China's Language and Culture Press, one of the most authoritative publishers of school textbooks, has revised its Chinese language textbooks by raising the proportion of traditional culture from 30 percent to 50 percent. If approved, the Ministry of Education will put the textbooks into use.

In the opinion of Wang Xuming, president of the Language and Culture Press and a former spokesman for the Ministry of Education, the fundamental importance of the mother tongue must be stressed in the curriculum, and traditional Chinese culture should be placed at the core of Chinese language learning. He also called for more effective and creative ways of teaching to make the classics more appealing.

"For example, we placed enlightening open questions in the textbook such as 'How would you relate Confucianism to modern society?' to prompt student thought. We hope to combine the lessons with contemporary issues in the hope that students can utilize ancient wisdom to solve current problems," Wang says.

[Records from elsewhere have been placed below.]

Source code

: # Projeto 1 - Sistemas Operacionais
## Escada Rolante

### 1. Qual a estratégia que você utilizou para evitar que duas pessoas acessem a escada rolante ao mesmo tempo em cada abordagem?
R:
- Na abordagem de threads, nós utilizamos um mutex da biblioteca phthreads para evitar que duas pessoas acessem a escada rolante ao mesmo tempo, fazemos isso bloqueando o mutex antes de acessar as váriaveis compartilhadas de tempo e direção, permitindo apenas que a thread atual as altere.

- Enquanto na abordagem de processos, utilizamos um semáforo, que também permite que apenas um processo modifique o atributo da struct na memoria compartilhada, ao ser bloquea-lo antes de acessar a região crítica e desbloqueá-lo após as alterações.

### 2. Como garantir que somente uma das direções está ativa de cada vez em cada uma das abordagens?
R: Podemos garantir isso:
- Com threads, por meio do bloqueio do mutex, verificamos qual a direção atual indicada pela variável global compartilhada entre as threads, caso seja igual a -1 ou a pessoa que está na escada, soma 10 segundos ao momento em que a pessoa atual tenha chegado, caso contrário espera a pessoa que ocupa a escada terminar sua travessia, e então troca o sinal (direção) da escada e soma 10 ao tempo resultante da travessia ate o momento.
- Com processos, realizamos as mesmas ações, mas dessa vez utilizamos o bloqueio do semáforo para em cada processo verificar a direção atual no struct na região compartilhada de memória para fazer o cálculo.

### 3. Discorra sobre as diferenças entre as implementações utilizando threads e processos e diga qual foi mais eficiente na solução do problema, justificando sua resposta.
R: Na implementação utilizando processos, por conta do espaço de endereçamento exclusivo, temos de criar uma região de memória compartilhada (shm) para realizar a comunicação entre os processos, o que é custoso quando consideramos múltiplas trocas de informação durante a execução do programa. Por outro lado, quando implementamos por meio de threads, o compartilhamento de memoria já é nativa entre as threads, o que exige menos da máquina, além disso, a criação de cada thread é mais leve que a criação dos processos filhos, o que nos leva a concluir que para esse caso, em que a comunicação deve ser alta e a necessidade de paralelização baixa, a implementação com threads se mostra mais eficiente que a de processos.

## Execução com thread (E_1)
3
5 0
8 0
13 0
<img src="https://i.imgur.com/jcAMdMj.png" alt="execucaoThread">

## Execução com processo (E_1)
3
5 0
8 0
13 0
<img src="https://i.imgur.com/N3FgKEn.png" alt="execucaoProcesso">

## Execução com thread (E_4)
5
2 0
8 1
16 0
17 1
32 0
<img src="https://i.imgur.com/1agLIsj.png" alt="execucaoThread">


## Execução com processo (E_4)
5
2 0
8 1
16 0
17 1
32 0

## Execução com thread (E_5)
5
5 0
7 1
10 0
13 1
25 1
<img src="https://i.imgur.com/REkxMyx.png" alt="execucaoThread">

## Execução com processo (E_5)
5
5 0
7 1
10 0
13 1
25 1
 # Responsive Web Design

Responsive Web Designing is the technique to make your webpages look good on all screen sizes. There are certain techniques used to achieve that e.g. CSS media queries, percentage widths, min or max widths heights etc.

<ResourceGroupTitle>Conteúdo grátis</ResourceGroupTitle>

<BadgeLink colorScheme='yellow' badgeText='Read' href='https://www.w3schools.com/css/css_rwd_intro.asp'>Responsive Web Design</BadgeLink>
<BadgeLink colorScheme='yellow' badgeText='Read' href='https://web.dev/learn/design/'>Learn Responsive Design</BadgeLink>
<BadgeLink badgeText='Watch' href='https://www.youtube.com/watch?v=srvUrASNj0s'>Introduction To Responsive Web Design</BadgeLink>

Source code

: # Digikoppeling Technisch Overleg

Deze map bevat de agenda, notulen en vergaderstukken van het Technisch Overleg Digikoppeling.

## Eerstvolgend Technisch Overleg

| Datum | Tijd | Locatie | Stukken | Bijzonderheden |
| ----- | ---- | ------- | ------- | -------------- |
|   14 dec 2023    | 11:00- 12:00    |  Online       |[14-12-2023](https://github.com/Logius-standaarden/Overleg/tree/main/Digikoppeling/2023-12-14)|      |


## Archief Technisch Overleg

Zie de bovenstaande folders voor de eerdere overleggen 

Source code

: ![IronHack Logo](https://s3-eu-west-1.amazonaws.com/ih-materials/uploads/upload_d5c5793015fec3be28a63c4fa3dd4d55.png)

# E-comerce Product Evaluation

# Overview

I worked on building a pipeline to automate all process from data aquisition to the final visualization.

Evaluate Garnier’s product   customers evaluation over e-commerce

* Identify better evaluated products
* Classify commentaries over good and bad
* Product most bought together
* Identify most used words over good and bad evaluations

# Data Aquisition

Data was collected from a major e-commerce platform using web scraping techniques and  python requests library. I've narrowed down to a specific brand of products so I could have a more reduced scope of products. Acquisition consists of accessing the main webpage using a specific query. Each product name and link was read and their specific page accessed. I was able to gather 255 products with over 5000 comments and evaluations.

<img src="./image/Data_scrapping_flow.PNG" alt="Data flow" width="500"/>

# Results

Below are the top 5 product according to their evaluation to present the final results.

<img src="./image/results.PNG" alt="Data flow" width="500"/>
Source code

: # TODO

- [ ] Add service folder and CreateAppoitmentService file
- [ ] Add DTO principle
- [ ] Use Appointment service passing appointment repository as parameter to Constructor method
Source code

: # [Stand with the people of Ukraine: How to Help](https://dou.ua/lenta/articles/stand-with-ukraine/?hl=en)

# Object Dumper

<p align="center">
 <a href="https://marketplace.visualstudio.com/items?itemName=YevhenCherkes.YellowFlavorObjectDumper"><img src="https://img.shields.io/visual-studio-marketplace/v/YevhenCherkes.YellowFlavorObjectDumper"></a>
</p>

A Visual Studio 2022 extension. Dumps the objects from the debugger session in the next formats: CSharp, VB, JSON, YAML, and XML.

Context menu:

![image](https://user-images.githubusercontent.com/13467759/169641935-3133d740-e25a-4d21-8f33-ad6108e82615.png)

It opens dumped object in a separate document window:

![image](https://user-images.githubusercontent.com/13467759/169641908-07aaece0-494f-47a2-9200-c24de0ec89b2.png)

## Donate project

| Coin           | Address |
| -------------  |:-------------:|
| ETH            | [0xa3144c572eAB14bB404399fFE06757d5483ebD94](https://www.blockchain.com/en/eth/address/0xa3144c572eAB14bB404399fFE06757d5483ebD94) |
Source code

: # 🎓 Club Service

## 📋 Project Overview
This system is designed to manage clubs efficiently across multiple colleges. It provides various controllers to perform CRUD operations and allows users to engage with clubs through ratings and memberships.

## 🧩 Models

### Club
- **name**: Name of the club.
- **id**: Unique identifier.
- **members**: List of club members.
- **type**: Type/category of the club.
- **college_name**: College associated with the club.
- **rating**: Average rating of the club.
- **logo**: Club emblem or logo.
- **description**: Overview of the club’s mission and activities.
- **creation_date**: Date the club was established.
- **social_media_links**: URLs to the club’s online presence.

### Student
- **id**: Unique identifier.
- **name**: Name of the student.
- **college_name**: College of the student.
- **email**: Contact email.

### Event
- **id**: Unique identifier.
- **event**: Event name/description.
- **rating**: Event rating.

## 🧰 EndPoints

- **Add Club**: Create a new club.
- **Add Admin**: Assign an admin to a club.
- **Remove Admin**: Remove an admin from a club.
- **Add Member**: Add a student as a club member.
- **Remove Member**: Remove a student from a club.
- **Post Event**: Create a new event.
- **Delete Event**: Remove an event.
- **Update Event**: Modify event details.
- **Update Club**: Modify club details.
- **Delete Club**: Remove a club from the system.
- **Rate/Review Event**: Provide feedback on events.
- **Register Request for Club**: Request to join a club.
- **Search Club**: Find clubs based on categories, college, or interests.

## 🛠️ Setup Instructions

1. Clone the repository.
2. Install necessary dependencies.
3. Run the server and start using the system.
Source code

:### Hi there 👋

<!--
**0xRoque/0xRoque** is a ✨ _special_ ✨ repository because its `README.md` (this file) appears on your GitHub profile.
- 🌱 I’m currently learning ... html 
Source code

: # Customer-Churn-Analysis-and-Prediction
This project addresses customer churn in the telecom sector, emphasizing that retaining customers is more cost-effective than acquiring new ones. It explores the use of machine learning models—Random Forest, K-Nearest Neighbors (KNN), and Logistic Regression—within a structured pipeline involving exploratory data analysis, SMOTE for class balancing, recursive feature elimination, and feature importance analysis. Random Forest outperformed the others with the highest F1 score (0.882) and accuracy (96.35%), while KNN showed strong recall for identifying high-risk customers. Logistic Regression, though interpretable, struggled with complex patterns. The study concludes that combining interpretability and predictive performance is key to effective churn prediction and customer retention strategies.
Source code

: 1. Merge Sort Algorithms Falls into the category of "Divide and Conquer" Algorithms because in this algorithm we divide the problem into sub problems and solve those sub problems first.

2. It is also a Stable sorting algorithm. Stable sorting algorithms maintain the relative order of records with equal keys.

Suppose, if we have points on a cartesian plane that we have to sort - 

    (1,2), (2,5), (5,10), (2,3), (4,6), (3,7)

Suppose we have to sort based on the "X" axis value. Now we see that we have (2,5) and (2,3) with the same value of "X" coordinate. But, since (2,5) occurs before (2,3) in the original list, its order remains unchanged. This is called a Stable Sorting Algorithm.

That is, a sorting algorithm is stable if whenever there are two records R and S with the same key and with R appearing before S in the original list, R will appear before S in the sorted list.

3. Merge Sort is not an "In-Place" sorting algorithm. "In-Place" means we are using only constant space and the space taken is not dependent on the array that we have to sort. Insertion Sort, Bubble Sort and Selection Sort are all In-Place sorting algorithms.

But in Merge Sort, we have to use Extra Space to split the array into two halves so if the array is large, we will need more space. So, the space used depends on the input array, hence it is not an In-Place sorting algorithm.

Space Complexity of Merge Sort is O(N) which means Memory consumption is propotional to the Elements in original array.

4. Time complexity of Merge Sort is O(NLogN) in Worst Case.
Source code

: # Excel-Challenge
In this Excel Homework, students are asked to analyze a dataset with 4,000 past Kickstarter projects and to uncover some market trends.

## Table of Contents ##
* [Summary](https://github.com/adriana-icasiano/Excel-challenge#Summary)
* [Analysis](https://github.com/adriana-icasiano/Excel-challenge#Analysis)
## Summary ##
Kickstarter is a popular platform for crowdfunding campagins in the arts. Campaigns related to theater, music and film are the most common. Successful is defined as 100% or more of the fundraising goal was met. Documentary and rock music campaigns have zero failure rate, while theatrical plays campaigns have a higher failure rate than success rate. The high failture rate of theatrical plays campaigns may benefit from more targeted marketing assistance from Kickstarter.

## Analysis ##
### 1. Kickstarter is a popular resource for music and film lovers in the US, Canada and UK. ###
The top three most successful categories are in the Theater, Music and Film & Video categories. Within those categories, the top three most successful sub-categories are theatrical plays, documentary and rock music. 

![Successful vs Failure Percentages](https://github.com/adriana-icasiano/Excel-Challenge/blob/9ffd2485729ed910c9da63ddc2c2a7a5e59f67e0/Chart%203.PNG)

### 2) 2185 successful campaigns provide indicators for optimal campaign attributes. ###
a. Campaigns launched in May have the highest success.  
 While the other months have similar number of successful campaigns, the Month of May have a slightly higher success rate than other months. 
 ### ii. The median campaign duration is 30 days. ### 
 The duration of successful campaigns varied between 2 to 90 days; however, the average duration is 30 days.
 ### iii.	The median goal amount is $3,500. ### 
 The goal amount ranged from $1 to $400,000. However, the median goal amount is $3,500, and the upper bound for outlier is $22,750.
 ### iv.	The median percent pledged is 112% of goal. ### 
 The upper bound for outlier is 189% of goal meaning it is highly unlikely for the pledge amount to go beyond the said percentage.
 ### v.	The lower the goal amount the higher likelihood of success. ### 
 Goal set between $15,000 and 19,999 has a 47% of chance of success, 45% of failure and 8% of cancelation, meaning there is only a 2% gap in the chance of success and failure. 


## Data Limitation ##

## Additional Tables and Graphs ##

The enthusiasm for traditional Chinese culture has created a growing demand for teachers specializing in this area. Some colleges and universities have started special graduate and postgraduate courses in the subject. The Ministry of Education announced that traditional Chinese culture will become an official major in universities starting next year.

Professor Guo Qiyong, dean of the School of Chinese Classics at Wuhan University, says traditional culture offers China the ideological roots to develop and prosper as a nation. Without it, Chinese would lose their identity in the trend of globalization.